Delegation is wonderful. You can focus on business needs and quickly start generating profit and satisfying your clients' needs, which is the main reason for creating a startup. In the initial stages, when you are just starting to get your first visitors, everything is fine. You achieve significant savings on DevOps engineers' salaries, who create and maintain your infrastructure and code deployment, DBA specialists who deploy and maintain your databases. Security engineers are also not your headache – all security issues are handled by the cloud provider.

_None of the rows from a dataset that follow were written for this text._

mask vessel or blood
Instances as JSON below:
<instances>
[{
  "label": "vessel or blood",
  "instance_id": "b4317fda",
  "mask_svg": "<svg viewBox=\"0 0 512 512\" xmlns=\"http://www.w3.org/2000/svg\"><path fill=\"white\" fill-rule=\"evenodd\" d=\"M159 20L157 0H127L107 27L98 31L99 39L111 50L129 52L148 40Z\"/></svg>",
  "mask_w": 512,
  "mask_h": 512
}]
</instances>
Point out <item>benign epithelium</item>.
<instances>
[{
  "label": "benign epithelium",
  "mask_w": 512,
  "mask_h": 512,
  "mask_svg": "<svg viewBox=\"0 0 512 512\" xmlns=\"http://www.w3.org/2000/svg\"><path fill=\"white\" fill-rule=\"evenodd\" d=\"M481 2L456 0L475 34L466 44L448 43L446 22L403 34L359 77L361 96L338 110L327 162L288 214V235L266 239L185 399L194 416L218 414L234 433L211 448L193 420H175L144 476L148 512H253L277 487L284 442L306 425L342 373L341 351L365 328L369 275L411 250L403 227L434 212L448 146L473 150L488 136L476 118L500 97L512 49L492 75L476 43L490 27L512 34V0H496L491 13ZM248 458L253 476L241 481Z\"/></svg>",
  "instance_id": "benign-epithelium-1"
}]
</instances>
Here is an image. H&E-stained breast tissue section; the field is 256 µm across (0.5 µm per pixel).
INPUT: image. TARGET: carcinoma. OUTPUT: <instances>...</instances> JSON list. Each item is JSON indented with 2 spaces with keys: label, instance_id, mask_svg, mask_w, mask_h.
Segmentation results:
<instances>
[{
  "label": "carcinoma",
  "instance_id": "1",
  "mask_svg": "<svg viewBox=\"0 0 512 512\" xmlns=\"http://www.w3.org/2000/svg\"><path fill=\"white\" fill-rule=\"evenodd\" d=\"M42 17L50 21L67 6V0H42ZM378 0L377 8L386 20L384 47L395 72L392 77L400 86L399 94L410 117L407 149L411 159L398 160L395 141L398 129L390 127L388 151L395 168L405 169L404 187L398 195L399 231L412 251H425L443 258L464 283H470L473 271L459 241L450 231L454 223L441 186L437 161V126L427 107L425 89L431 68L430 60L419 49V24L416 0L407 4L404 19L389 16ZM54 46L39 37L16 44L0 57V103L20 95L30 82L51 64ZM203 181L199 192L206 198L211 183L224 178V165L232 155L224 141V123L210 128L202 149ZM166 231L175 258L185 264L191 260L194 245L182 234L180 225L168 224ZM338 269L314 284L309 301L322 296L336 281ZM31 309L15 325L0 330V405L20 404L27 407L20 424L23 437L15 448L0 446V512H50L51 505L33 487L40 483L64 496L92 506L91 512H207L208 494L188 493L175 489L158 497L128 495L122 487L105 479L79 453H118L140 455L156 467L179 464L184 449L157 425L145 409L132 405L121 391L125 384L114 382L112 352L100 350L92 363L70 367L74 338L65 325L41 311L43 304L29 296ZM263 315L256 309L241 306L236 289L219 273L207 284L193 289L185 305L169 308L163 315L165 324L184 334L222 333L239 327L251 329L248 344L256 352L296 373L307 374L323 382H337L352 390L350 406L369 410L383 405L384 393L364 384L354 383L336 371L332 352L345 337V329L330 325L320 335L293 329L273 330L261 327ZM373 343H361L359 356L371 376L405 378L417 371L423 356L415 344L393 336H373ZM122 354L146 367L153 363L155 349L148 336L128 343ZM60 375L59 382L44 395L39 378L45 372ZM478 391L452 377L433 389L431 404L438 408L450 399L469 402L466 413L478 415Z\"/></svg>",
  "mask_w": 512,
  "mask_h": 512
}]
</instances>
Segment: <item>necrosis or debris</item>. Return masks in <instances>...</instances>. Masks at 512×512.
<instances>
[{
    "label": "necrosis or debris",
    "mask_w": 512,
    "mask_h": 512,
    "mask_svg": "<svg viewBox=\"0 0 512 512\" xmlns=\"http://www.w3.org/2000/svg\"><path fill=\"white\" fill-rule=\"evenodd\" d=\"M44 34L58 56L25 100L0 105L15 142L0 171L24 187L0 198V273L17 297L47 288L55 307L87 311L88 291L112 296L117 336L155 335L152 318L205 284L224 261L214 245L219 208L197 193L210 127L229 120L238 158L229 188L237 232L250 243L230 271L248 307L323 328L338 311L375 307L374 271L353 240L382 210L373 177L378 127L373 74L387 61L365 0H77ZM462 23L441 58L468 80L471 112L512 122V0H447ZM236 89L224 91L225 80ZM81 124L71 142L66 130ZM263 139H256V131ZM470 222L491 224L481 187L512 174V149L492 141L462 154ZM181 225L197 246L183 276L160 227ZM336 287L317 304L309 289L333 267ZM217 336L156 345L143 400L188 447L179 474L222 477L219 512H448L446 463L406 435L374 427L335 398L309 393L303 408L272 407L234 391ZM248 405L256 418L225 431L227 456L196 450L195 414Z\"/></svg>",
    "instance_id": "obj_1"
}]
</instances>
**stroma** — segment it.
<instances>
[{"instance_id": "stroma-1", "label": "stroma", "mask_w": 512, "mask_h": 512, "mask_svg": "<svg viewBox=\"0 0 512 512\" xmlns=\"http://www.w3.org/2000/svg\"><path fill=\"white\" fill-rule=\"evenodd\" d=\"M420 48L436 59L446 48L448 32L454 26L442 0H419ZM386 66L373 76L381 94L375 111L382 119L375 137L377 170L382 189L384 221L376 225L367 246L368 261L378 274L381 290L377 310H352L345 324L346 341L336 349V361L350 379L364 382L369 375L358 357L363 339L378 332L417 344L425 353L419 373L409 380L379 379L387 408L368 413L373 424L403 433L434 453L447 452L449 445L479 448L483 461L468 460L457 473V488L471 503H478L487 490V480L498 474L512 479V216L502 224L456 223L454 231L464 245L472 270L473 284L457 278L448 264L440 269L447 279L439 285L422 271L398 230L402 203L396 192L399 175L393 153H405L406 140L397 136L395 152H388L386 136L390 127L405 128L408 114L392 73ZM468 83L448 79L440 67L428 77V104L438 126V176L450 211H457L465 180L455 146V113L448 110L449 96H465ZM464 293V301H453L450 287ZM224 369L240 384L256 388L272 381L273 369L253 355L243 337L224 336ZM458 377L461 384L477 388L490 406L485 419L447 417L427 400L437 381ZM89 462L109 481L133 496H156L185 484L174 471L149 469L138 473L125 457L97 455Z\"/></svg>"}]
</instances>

Problems usually arise suddenly as your business grows. This is particularly evident in the case of FaaS. Creating serverless applications on something like AWS Lambda is very quick and convenient. You focus only on new features and immediately implement them, increasing your business's value to customers. Unfortunately, the downside of this simplicity is the need to strictly control the efficient use of cloud resources. When, during a surge in visitors, inefficient code generates 80+ million requests, you will be extremely unpleasantly surprised by the bill from the cloud provider. Billing almost always works with a certain delay, and the set limits often do not react in time to short spikes.
Remember that for such models, you must always pay close attention to optimization:- Number of function executions. Launch only what is needed. Avoid unnecessary requests. Cache if possible.
- Duration of their work. Strictly monitor timeouts in your code and logic. Hundreds of thousands of function executions hanging for a long time waiting for an external event will not make you happy.
- Memory allocated for the function
Data transfer. Pay attention to the direction of data flows. They are billed very differently within and between regions. Transmit only what is truly necessary.